A whopping 8 million users have surfed the net on their mobile phone in the first quarter of 2009
More than two thirds of UK Households have a broadband connection according to data produced by Ofcom with mobile broadband apparently accounting for a significant number of new signings.
The Ofcom report shows that broadband is present in 68 percent of UK homes in March 2009 compared to 58 percent a year earlier. Furthermore, the average time spent online per day jumped from 9 minutes in 2004 to a jaw-dropping 25 minutes in 2009.
The rate of growth is expected to be sustained given the success of mobile broadband; in May 2009, more than 250,000 customers got a new mobile broadband package compared to 139,000 last year. This means that roughly one in nine households in the UK now have a mobile broadband account.

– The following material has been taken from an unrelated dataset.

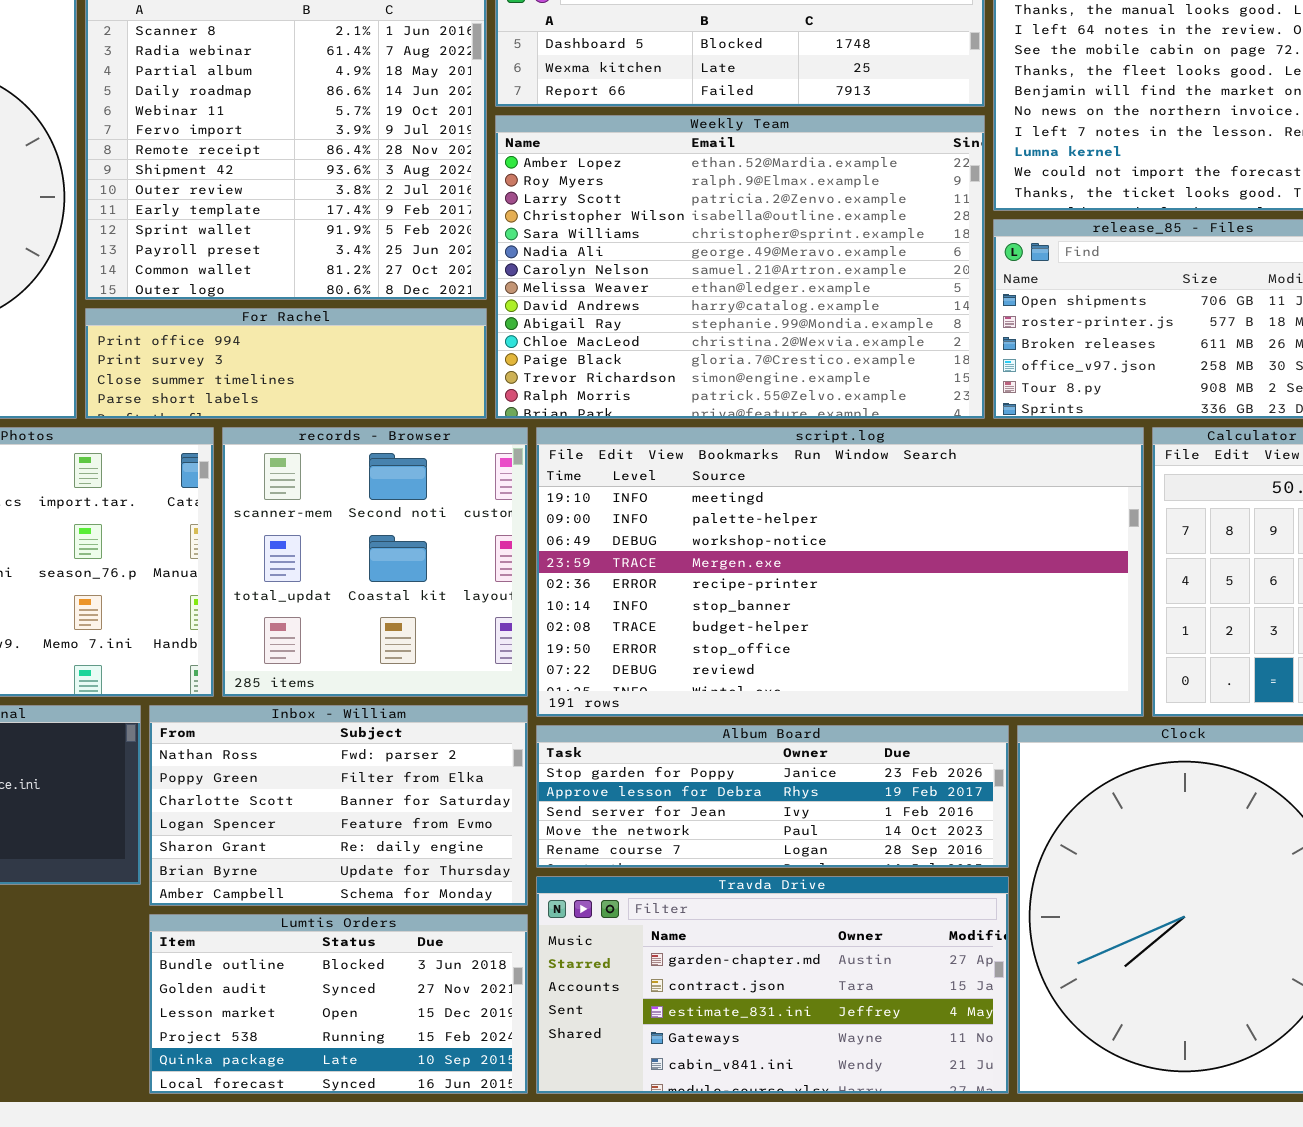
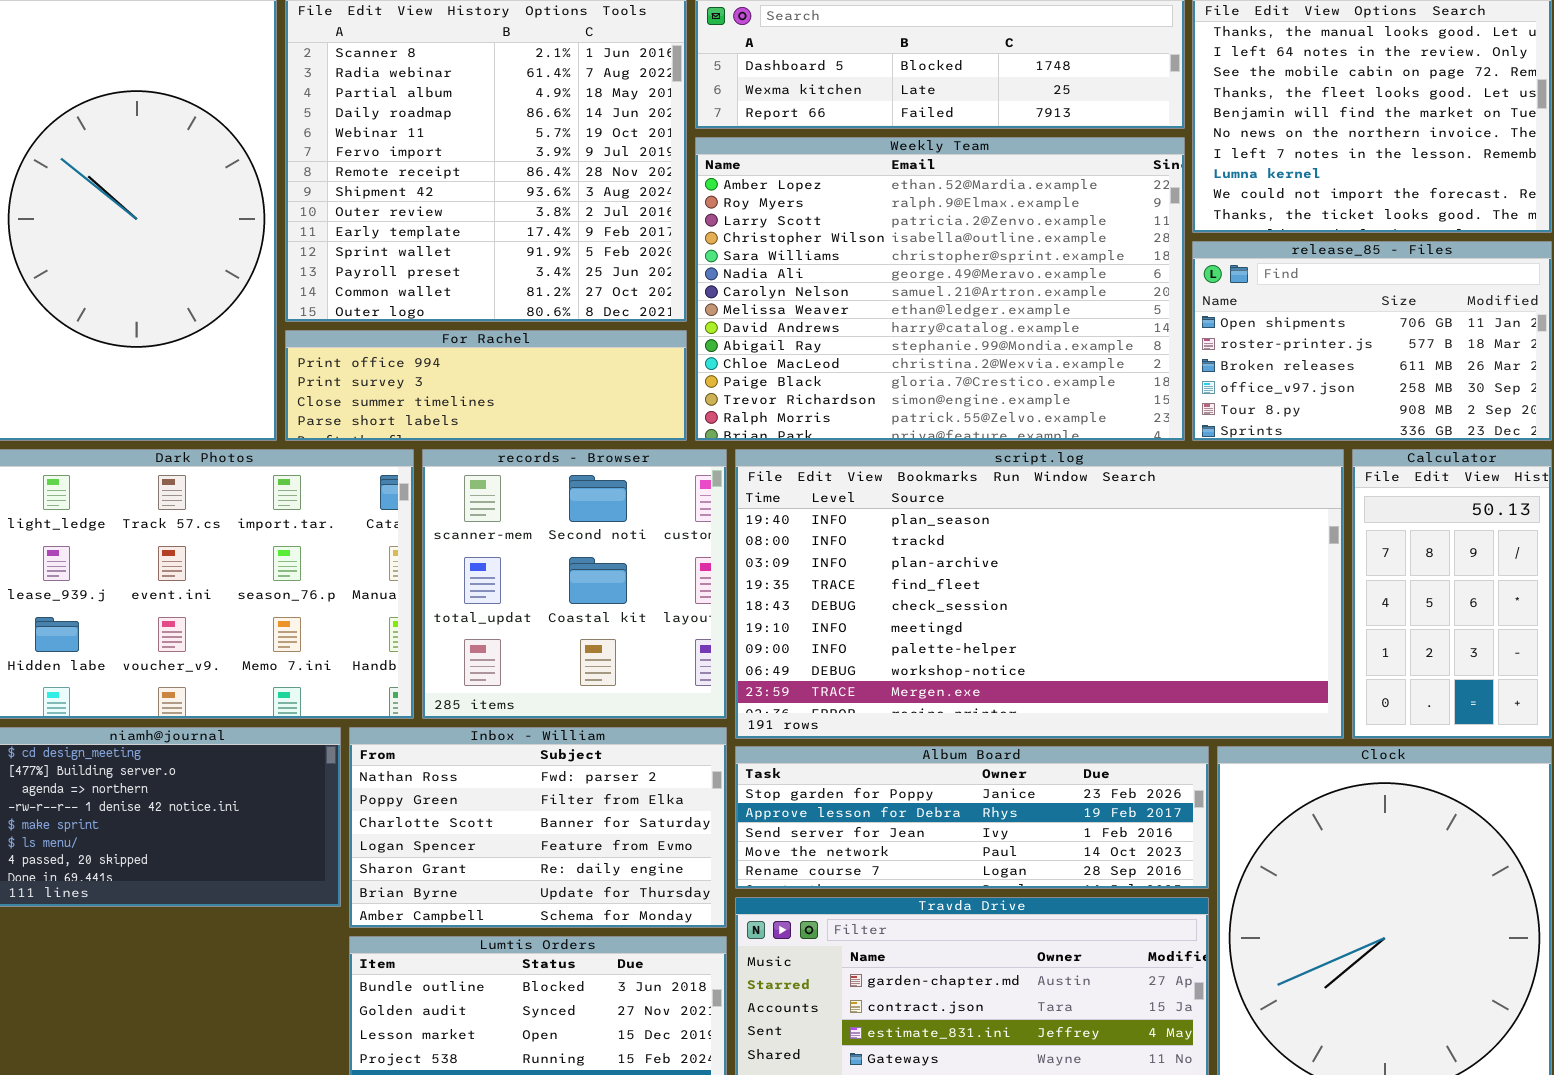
script.log: [536,427,1144,717] -> [735,449,1344,739], scrolled up 5 rows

But the bulk of UK internet access is still done through fixed line because of the reliability, much faster speed, the fact that wireless internet allows inhouse roaming and the advantage that most fixed-line broadband packages offer ample data transfer limits.
Hence, Ofcom suggests that many customers actually use mobile broadband to complement rather than replace fixed-line broadband. A whopping 8 million users have surfed the net on their mobile phone in the first quarter of 2009, a 40 percent jump over the same period in 2008.
Furthermore, the amount each household spent on average on internet services fell from £11.37 in 2007 to £10.71 in 2008. The amount almost certainly excludes line rental and might have been adjusted for inflation.